With their sophomore effort, San Francisco's Dealership offers up a disc packed with boy/girl pop/rock anthems. Overflowing with what have become Weezer-trademarked "oohs," "ahhs," "las," and "bas," TV Highway to the Stars is a pretty record that seems to have been constructed using a formula that is all but set in stone: a steadily strummed bar-chord pattern with a slightly varied bassline over top, dynamic shifts here and there, switching up crystal guitars for playfully fuzzy ones, and boy/girl vocals duals. While this is not a bad formula, after the first few songs it becomes clear that the band doesn't have anything else up its sleeve. This also means that there is little middle ground where this band is concerned; since their music doesn't vary much, you'll either love the whole record or dislike it.
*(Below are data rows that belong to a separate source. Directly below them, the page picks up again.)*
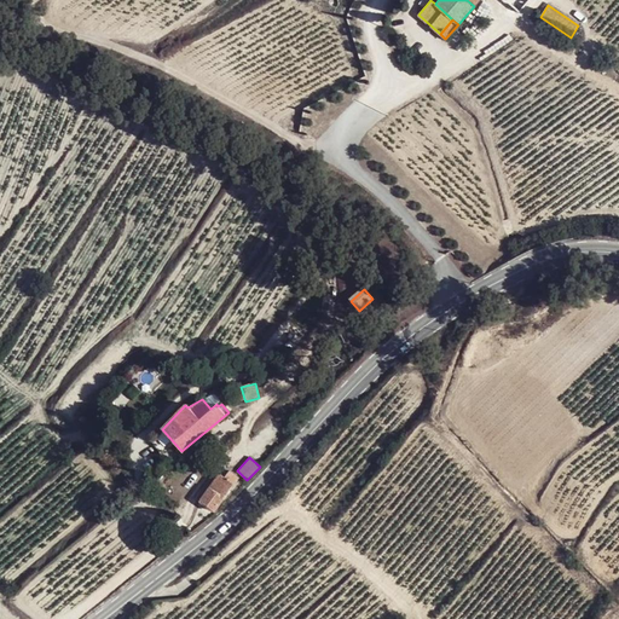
[(200,501),(214,512),(239,478),(230,470),(224,476),(220,474),(200,501)]
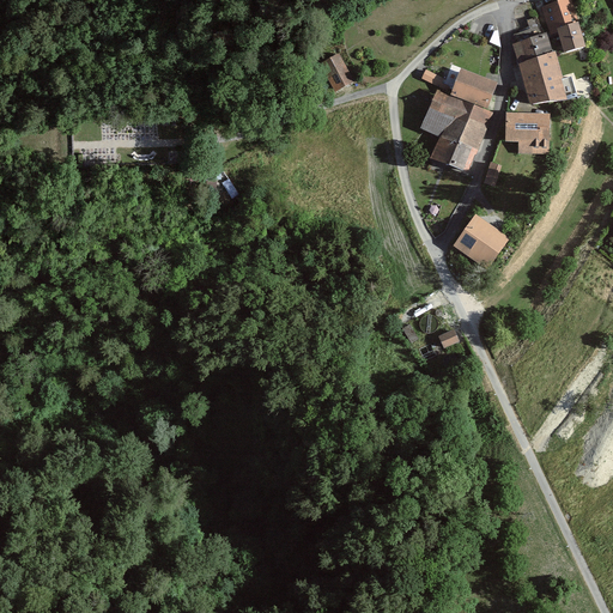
[(548,32),(554,31),(562,54),(584,47),(576,22),(569,0),(562,0),(540,7),(548,32)]
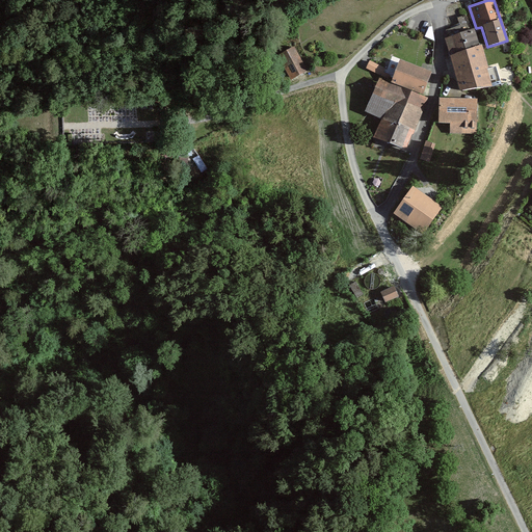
[(444,40),(451,62),(483,53),(475,29),(444,40)]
For the boys' part, the vocals tend to hover in a territory that combines an affable mix of Mac McCaughan, Billy Corgan, and Ira Kaplan -- generally quiet, but with occasional outbursts. For her part, Miyuki Jane Pinckard's vocals stay in a sweet register akin to Imperial Teen, the Rentals, and occasionally the Breeders.
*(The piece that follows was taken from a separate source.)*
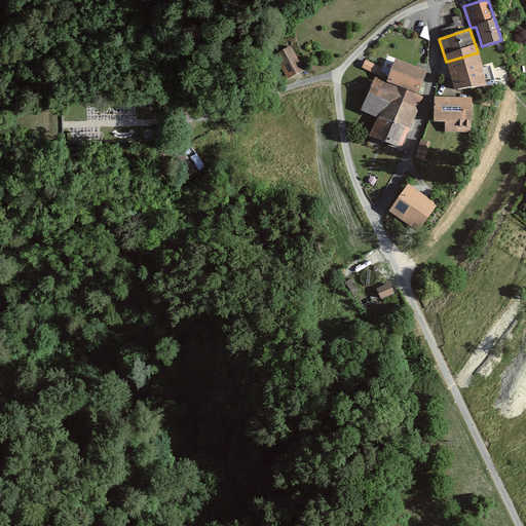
[(288,78),(303,71),(291,46),(275,54),(288,78)]
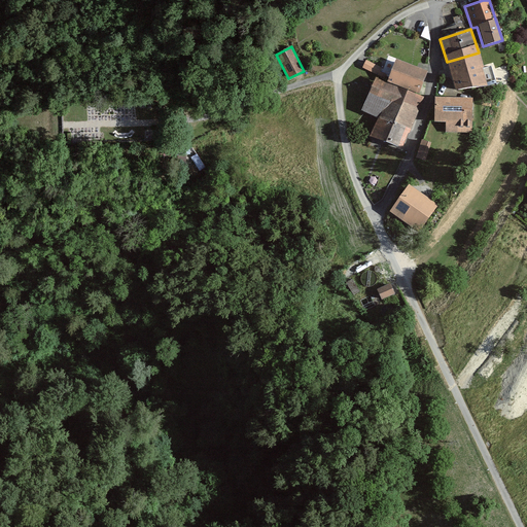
[(479,53),(447,62),(454,93),(485,85),(504,83),(508,76),(505,67),(495,69),(494,65),(483,67),(479,53)]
Though they never completely lose their endearingly cutesy air, Dealership makes a good go of it on darker and frankly more interesting tracks like "Faded Crushes," on which a particularly hot-under-the-collar McCaughan-esque vocalist insists, "You'll never know if I kiss on the first date/You f*ck better in my sweater/I'm much better f*cking with your head."

With songs in French ("Toujours Ta Fille") and Japanese ("Tetsuo"), comparisons to acts like the Shebrews or Mummy the Peepshow are almost inevitable, so suffice it to say the songs are strong, fun, and deserving of those comparisons, and measure up favorably. While "bland" may be too strong of a word, the biggest problem with TV Highway to the Stars is the lack of spontaneity. Even the songs that break out a little and try to rock feel as though they're being held back. Loosen up kids, it's only rock & roll.